--- Data listing Enclosed Below ---

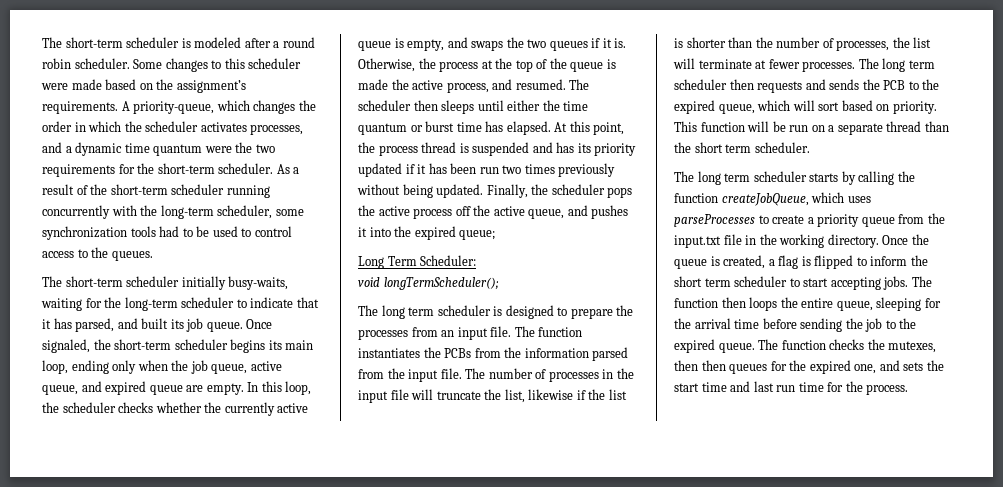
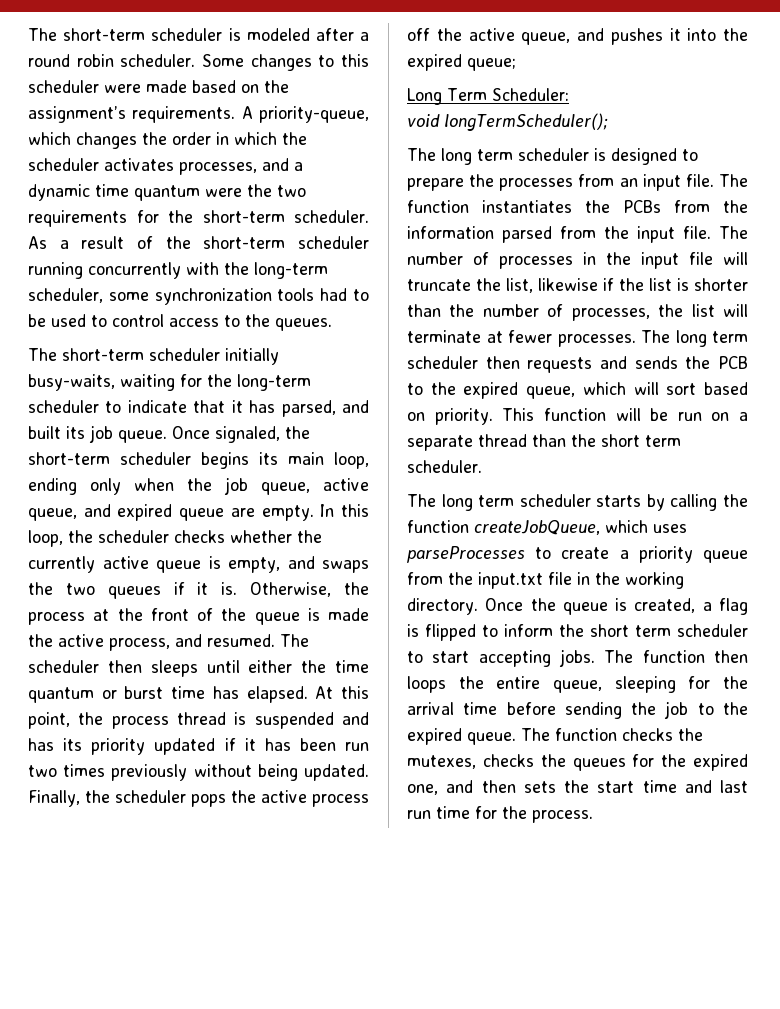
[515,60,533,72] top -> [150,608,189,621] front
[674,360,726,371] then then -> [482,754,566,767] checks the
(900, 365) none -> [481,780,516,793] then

--- End of Enclosed Data listing ---
--- Data listing Enclosed Below ---

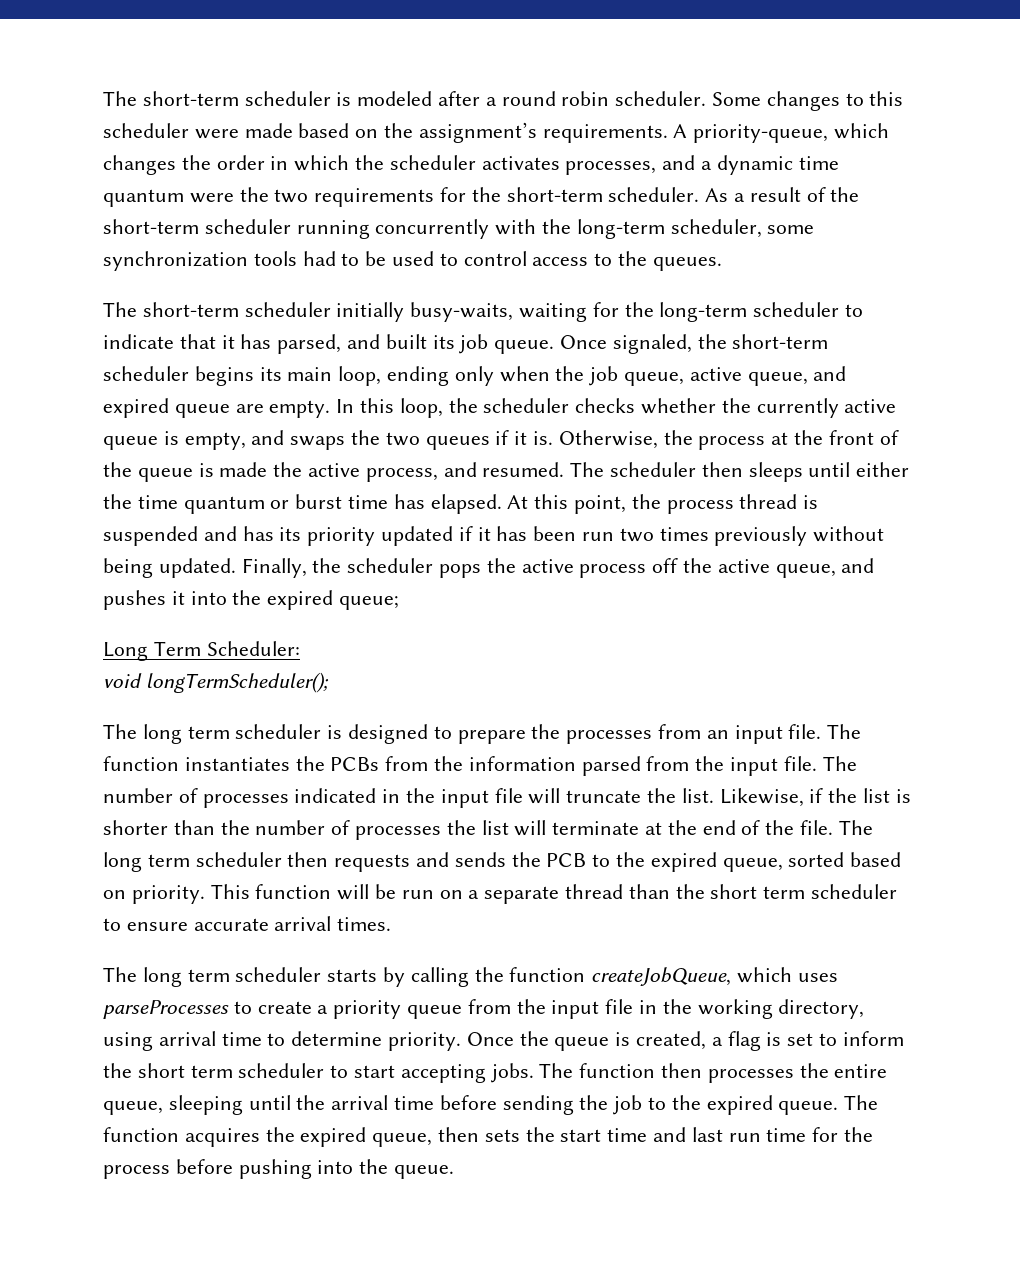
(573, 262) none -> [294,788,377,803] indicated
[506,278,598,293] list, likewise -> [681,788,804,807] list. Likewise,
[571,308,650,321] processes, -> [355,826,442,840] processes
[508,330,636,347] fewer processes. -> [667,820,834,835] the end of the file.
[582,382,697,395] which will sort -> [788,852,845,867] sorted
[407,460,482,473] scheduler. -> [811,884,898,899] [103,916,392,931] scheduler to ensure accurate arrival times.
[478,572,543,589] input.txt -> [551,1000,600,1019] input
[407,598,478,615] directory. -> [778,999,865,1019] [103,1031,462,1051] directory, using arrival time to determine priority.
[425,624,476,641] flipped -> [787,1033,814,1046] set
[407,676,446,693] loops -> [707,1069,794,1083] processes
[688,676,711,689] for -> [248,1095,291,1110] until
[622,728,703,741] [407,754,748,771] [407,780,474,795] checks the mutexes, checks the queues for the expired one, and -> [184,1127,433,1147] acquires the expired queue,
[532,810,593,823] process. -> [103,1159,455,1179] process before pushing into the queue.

--- End of Enclosed Data listing ---

> **Activity**:
Extract from the listing above the lines between the line containing "[674,360,726,371] then then" and the line containing "(900, 365) none -> [481,780,516,793] then", keeping both of those lines. Output nothing else.

> **Your solution**:
[674,360,726,371] then then -> [482,754,566,767] checks the
(900, 365) none -> [481,780,516,793] then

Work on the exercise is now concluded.